Water Agency gets preview of water rights project

By From page A11 | August 22, 2014

The El Dorado Water & Power Authority and the County Water Agency heard an update on the El Dorado Water Reliability Project at their May 14 meeting while also reviewing budgets for the upcoming fiscal year.

Leslie Moulton, ESA project director, presented a summary of work done to date on the water rights project, saying they are still in the early stages of the environmental review process.

ESA is the firm hired to do the consulting work on the CEQA process including preparation of the Environmental Impact Report.

Moulton said work done so far has included a notice of preparation plus holding two scoping meetings in April. The notice of preparation lets the public, agencies and stakeholders know what the project is about and solicits feedback on what environmental impacts should be studied in the process. Moulton said that prior to the formal scoping meetings, ESA also held at least a dozen meetings with stakeholders.

These activities drew 14 comment letters from state agencies, regional/local agencies, organizations and individuals plus additional comments from the scoping meetings.

Key issues brought up in the letters included the need to see more detail regarding water demands and justification for the project; questions were also raised about water conservation and the needs of agriculture; stakeholders wanted more specifics about the project itself, how it will operate, water transfers, contributions and who will participate; and last were questions about the impacts to others including downstream users, effects on fish/aquatic resources from water diversions, as well as the growth inducement potential of the project.
Over the next six months Moulton said ESA will work on answering these questions as well as providing detailed scenarios.
Then in November, Moulton said she would come back to the board with a concrete assessment of different options for the project along with their technical and institutional feasibility and environmental effects before moving on to the formal EIR process.

A draft of the EIR is expected to be complete by 2015-16 with the final prepared by February 2017. The last phase of the project is a hearing before the state water board, which is planned for March of 2017.

Moulton said ultimately the EIR will answer all the issues raised, including how much water the county needs short- and long-term; the impacts on Folsom Reservoir operations and water levels as well as the impact on Lower American River purveyors, Delta diverters and the Central Valley Project and the State Water Project systems.

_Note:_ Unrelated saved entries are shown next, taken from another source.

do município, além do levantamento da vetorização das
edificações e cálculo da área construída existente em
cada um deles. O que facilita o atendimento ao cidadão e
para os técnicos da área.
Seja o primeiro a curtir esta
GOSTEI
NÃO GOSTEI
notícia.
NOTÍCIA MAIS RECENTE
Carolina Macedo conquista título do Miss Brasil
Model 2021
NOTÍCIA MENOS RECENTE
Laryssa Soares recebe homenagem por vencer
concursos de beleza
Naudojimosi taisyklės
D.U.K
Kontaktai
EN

The impact on fish and aquatic resources, including system evaluations of the American River and Delta, will be part of the EIR. The benefits of the program will include a discussion of diversions, release timing and storage options as well as identifying ways to minimize impacts and compensate where appropriate.
Addressing the potential growth inducement of the project, the consultants will cite demand projections based on the 2004 voter-approved General Plan, as amended, plus agricultural needs. Moulton said project elements are specifically designed to limit support of growth outside the county with the project intended to serve growth and economic development in El Dorado County only.
Opening the presentation up to questions, Supervisor Ron Mikulaco asked what is the biggest hurdle to the project?
Moulton responded it would probably be institutional as there is a need to store some of the water in Folsom and they would have to work out technically how that would happen as well as gain their cooperation. The water would be secured with agreements and memorandums of understanding developed in advance. Having those in place would also make the project more attractive to the state water board, she added.
However, the presentation did not convince everyone, with EID Director Greg Prada questioning whether the project was needed. EID is currently selling only half of its water, he said, and different ballot measures may change how much development actually occurs in the county over the next 25 years. We need more storage, he insisted, but not necessarily additional water rights. He was also concerned that the county could pay for water stored downstream and later could see that water taken by an act of the governor or some other entity because it was needed elsewhere. Prada said he’d like to see a project that focuses on upstream storage instead.
Supervisor Brian Veerkamp responded by saying most of the storage would be upstream and only some of it would be stored elsewhere underground.
The discussion then drifted into how much water was needed for agricultural use versus development projects in the county which led to an argument between Prada and fellow EID Director Bill George over the price of agricultural water. At one point, Prada yelled, “Go to hell, it’s my turn” as he went on to complain about the water rates paid by agricultural users before the chairman brought the discussion to a close.
Budgets for the next fiscal year were also reviewed by General Manager Dave Eggerton with three different budgets on tap for the different boards to discuss.

The El Dorado County Water Agency budget is projected to be $4.3 million in 2014-15. The operating budget for the El Dorado Water & Power Authority is $15,141. The budget for the Water Reliability Project, which is a subset of the Water and Power Authority, is $3.16 million.

Eggerton said $3 million has been spent on the water rights project so far, not including what has been spent in this fiscal year. Another $8 million may have to be spent before the project is completed.

The water rights project is almost entirely funded by the three agencies making up the water and power authority. Contributions from the three agencies in the 2014-15 fiscal year are $785,888 from El Dorado County; $884,124 from the El Dorado Irrigation District; and $785,888 from the El Dorado County Water Agency.